*** Opening DOCUMENT PASSAGE ***
Court Opinion

ID: 6005522
Source: CourtListenerOpinion
Date Created: 2022-01-13 10:19:58.822693+00
Date Added: 2024-06-11T08:49:19.133016
License: Public Domain

In an action to recover damages for breach of an oral contract and fraudulent inducement, the plaintiff appeals from an order of the Supreme Court, Queens County (Colar, J.), dated June 22, 1995, which granted the defendant’s motion to dismiss the complaint pursuant to CPLR 3211 (a) (1) and (7).
Ordered that the order is affirmed, with costs.
The defendant, an attorney, hired the plaintiff as an associate attorney for his law firm. The parties executed a written employment agreement for the period from January 11, 1993, through January 10, 1994. The written agreement set forth, inter alia, the annual salary to be paid, the terms of a $10,000 interest-free loan (to be forgiven upon the conclusion of approximately one year of service), and "additional payments” for fees collected from clients brought to the firm by the plaintiff. By signing the document, the plaintiff acknowledged that it "accurately reflected [the parties’] agreements”. After the contract expired, the plaintiff commenced the instant action alleging two causes of action: (1) that he was owed additional compensation from the defendant pursuant to a prior oral agreement with him and (2) that the defendant fraudulently induced him to leave his prior employment. The defendant moved to dismiss both causes of action and the Supreme Court granted the motion. We now affirm.
It is well settled that where, as here, the parties have reduced an agreement to writing, and the writing is clear in its terms and purports to express the parties’ entire agreement, evidence of a prior or contemporaneous communication between the parties that contradicts, varies, or explains the agreement is generally barred by the parol evidence rule (see, Braten v Bankers Trust Co., 60 NY2d 155; Clark v American Morgan Co., 268 App Div 209; 58 NY Jur 2d, Evidence and Witnesses, § 555). Here, the rule is applicable and prevents enforcement of the alleged oral agreement (see, Braten v Bankers Trust Co., 60 NY2d 155, supra; Mitchill v Lath, 247 NY 377; 4 Williston, Contracts § 631, at 948 [3d ed 1961]). Accordingly, the plaintiff’s cause of action based on a breach of the oral agreement was properly dismissed (see, 58 NY Jur 2d, Evidence and Witnesses, § 557).
*** Closing DOCUMENT PASSAGE ***
§ **TASK DESCRIPTION**: Please pick up the court opinion on the associate attorney's contract claims after its final sentence and continue it.
*** Opening SOURCE MATERIAL ***
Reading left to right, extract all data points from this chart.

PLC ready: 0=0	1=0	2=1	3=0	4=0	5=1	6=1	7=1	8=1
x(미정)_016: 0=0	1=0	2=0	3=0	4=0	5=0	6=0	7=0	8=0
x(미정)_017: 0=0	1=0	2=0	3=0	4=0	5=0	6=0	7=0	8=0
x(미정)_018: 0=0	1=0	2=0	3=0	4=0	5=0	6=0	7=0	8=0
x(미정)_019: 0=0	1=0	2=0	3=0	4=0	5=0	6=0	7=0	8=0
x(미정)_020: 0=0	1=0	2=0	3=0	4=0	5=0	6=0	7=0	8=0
*** Closing SOURCE MATERIAL ***
§ **THE ANSWER**:
The plaintiff’s cause of action alleging that he was fraudulently induced into leaving his prior employment by alleged oral representations concerning his employment by the defendant was also properly dismissed. Where, as here, there is a "meaningful” conflict between an express provision in a writ*708ten contract and a prior alleged oral representation, the conflict negates a claim of a reasonable reliance upon the oral representation (Bango v Naughton, 184 AD2d 961, 963; see also, Citibank v Plapinger, 66 NY2d 90, 95; Brisara v Compere, 214 AD2d 528, 530; Clanton v Vagianelis, 187 AD2d 45, 48). Thus, the plaintiff will be unable to establish that he reasonably relied on the alleged oral representations, one element necessary to state a cause of action to recover damages for fraudulent inducement (see, Brisara v Compere, 214 AD2d 528, supra; Clanton v Vagianelis, 187 AD2d 45, supra; cf., Citibank v Plapinger, 66 NY2d 90, supra). Mangano, P. J., Miller, Ritter and Altman, JJ., concur.